Our idea of creativity and people getting a chance to show their talents is 
something like "The X Factor" or " Britain 's Got Talent" - programmes which 
are basically all about trying to find inviduals who fit into pre-existent 
entertainment industry moulds, rather than people who can really do something 
new and original. A top-down view of talent, instead of a bottom-up one. It's 
like teaching people how to use Microsoft Word instead of teaching them the 
principles of word processing and how they could create their own software if 
they wanted to. It's a whole vision of society where you have to fit into a 
mould in order to get anywhere, rather than being able to create your own 
alternative way of doing things.
This is exactly where the big corporations want us to be, of course - they want 
us to be passive consumers gobbling up their products, not creative 
self-empowered individuals or collectives, coming up with our own alternatives. 

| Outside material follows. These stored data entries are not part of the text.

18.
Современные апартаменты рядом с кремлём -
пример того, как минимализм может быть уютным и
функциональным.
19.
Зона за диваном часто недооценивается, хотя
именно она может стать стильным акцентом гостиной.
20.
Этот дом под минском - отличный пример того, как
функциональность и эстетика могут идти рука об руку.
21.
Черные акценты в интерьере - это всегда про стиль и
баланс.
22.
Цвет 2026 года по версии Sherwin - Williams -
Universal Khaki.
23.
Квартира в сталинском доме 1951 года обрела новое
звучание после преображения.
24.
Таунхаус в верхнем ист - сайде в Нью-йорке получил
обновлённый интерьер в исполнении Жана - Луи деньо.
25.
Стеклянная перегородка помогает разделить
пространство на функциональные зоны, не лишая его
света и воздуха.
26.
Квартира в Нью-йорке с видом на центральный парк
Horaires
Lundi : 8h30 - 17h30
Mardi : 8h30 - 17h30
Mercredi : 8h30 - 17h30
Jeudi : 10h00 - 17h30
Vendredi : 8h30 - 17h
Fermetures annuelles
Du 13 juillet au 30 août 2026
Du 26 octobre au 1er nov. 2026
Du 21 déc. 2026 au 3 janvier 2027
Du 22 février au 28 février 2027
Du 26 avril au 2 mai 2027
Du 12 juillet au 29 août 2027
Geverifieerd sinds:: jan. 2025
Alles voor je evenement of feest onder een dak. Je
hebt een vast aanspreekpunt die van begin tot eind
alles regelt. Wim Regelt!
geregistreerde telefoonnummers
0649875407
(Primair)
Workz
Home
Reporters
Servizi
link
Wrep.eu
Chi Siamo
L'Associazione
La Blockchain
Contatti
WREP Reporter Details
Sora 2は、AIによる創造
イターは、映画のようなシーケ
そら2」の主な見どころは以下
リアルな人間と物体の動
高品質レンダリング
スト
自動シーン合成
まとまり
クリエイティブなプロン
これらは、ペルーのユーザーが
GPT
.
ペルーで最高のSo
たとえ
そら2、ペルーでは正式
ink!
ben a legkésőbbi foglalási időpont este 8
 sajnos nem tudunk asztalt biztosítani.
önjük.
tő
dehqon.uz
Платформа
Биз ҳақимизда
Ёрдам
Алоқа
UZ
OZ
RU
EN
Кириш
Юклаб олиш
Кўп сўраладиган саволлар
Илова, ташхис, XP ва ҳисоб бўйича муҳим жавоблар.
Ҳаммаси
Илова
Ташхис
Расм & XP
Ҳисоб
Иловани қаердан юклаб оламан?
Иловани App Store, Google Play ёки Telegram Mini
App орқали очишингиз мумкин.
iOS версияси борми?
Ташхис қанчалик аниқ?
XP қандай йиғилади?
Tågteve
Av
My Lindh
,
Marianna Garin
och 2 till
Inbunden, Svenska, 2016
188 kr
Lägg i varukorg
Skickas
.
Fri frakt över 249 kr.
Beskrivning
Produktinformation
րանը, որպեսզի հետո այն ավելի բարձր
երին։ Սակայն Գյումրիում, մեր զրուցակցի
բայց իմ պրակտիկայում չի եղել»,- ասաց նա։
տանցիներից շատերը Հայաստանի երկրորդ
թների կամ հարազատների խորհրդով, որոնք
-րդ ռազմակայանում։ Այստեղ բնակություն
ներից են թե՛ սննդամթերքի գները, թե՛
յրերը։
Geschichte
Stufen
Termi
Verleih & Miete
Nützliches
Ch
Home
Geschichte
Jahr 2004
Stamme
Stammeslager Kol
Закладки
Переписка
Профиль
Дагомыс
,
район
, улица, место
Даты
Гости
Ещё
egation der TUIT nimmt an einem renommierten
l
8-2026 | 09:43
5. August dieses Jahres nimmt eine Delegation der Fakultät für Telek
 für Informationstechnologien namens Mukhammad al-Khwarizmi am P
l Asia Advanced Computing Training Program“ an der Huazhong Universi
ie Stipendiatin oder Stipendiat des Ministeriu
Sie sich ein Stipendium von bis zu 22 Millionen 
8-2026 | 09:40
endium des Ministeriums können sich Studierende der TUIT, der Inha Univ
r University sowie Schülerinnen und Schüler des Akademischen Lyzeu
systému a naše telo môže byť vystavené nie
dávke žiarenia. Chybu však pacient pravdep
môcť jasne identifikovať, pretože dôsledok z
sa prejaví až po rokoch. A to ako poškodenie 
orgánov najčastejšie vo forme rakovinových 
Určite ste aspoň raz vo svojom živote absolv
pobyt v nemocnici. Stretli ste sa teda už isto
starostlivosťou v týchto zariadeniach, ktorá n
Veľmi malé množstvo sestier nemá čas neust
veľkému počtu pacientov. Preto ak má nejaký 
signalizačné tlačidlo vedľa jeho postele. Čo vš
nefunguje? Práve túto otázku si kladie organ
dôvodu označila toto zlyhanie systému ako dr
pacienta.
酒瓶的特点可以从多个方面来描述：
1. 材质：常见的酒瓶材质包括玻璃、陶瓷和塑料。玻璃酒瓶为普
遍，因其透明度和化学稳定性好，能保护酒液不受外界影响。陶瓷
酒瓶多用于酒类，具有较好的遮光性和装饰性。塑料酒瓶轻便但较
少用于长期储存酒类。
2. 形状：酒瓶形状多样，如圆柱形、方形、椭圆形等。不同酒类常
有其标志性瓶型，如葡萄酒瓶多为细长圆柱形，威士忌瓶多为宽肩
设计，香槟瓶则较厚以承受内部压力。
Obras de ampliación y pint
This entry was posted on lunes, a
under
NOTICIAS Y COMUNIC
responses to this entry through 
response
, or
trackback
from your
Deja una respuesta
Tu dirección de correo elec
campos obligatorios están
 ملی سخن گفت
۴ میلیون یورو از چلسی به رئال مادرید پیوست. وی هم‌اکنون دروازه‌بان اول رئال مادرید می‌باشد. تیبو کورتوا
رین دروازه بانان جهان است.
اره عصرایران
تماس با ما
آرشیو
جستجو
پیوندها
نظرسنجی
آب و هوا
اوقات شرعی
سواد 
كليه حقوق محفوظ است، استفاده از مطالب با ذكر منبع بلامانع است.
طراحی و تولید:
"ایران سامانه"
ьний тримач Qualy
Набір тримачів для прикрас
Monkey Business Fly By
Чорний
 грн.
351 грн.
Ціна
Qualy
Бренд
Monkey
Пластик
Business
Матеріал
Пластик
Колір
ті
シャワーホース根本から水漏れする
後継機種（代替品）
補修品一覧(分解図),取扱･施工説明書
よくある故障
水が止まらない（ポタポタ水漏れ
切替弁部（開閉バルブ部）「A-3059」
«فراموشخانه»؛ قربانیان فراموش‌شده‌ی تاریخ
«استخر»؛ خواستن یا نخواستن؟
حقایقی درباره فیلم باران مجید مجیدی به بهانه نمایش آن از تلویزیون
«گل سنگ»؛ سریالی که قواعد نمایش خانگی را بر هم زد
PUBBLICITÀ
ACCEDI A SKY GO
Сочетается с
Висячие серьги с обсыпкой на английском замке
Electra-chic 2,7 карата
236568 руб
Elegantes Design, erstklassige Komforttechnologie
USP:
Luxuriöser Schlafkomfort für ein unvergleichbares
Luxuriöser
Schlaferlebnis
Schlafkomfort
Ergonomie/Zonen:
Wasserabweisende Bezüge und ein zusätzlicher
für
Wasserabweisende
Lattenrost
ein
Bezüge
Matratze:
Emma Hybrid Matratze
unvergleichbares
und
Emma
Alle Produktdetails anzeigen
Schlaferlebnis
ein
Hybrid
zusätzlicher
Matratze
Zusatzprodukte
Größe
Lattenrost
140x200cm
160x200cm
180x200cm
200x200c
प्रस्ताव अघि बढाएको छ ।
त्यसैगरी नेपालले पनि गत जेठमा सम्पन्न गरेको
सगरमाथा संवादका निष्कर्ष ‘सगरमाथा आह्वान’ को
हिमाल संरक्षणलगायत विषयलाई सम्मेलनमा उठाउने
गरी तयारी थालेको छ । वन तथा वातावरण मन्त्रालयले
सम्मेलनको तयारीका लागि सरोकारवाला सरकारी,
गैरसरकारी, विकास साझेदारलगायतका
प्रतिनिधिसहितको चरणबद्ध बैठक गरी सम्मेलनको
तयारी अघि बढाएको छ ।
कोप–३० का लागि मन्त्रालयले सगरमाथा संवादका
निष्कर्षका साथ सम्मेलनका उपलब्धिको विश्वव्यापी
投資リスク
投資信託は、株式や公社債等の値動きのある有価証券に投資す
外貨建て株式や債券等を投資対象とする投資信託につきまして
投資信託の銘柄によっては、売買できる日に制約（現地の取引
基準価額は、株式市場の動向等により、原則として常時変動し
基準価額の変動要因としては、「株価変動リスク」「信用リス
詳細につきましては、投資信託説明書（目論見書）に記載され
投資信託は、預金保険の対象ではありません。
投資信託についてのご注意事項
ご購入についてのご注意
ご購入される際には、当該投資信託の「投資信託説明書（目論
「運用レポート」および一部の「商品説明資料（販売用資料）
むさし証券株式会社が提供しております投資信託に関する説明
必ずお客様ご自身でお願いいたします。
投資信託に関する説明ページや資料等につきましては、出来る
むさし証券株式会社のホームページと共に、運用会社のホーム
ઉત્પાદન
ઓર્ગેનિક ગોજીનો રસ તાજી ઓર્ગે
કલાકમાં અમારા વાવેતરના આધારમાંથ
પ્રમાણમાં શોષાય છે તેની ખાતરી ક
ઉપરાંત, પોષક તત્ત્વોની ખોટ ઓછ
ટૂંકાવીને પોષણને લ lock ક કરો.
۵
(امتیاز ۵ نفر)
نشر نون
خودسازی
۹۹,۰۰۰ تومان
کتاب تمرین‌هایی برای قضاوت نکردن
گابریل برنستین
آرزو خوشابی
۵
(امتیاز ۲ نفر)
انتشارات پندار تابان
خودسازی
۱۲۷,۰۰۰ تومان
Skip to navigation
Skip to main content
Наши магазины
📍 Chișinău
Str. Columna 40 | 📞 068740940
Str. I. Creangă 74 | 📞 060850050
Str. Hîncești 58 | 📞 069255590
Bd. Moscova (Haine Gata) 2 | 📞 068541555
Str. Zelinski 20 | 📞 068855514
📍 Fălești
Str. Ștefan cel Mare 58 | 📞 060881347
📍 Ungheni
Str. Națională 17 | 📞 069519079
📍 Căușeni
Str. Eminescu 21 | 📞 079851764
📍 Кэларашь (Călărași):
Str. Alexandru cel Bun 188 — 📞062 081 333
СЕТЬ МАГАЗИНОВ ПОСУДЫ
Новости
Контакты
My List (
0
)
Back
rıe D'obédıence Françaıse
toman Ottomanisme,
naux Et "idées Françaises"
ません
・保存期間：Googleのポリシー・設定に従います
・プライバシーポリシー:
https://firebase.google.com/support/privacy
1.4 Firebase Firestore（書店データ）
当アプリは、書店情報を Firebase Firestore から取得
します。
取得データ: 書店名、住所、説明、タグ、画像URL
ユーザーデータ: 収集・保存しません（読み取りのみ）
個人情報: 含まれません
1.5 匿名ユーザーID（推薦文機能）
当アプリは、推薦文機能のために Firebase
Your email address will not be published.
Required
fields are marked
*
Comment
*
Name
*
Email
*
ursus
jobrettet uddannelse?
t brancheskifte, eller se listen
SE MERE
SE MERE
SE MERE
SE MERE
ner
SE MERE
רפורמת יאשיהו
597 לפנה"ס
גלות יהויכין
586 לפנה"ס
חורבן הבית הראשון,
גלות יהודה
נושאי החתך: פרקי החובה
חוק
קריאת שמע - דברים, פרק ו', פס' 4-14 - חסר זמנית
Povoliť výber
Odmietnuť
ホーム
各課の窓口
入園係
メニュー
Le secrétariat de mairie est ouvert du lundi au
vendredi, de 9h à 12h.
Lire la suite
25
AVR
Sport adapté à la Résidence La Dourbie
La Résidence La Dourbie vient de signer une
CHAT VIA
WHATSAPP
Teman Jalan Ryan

We tend to demonise the big corporations and assume that they're deliberately 
conspiring to crush the little people, whereas in fact if you talked to the 
people who work in those corporations they're probably not really monsters at 
all, and they'd probably protest that all they're trying to do is the best job 
they can for the businesses they work in. I daresay Steve Jobs and Bill Gates 
saw themselves as good guys, not bad guys. But modern capitalism tends towards 
big corporations and mass-marketing techniques - a process which has only been 
enhanced by the power of the internet and the web - and the end result is that 
ordinary people have to live their lives amongst the consequences of global 
marketing events with which they have
no engagement and over which they have no control. It seems to me that there's 
a direct relationship between the process of alienation which begins in our 
schools and the situation portrayed in the "7 year old does what CNN can't" 
video - a situation in which the "little people" are driven to protesting on 
street corners while the banks, the corporations and the governments dismantle 
parts of the social fabric in an attempt to repair the financial disasters 
they've created themselves.

 
So yes, teach people code: but what you really need to teach them is what code 
symbolises: how to get under the skin of a system, be it a piece of software or 
a social organisation - how to pull up the hood and fiddle about with the 
engine, how to get your hands dirty, get involved, participate, don't accept 
things as you find them, try to build your own alternative.